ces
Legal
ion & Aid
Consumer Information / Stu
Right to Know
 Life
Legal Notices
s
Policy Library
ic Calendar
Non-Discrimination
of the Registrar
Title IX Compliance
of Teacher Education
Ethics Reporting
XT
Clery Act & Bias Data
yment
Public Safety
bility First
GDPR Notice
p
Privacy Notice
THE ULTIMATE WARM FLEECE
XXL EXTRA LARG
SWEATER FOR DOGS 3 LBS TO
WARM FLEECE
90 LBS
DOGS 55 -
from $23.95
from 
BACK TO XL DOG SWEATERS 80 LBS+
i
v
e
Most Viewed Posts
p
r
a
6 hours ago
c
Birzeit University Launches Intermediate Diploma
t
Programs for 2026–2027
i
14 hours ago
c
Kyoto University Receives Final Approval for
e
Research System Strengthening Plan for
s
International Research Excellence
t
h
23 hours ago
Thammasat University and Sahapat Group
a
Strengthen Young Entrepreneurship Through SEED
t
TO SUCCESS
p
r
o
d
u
◆ ◆ ◆ ◆
WRITTEN TASK: All of the material above needs to be retyped word for word.

EXERCISE RESPONSE:
ces
Legal
ion & Aid
Consumer Information / Stu
Right to Know
 Life
Legal Notices
s
Policy Library
ic Calendar
Non-Discrimination
of the Registrar
Title IX Compliance
of Teacher Education
Ethics Reporting
XT
Clery Act & Bias Data
yment
Public Safety
bility First
GDPR Notice
p
Privacy Notice
THE ULTIMATE WARM FLEECE
XXL EXTRA LARG
SWEATER FOR DOGS 3 LBS TO
WARM FLEECE
90 LBS
DOGS 55 -
from $23.95
from 
BACK TO XL DOG SWEATERS 80 LBS+
i
v
e
Most Viewed Posts
p
r
a
6 hours ago
c
Birzeit University Launches Intermediate Diploma
t
Programs for 2026–2027
i
14 hours ago
c
Kyoto University Receives Final Approval for
e
Research System Strengthening Plan for
s
International Research Excellence
t
h
23 hours ago
Thammasat University and Sahapat Group
a
Strengthen Young Entrepreneurship Through SEED
t
TO SUCCESS
p
r
o
d
u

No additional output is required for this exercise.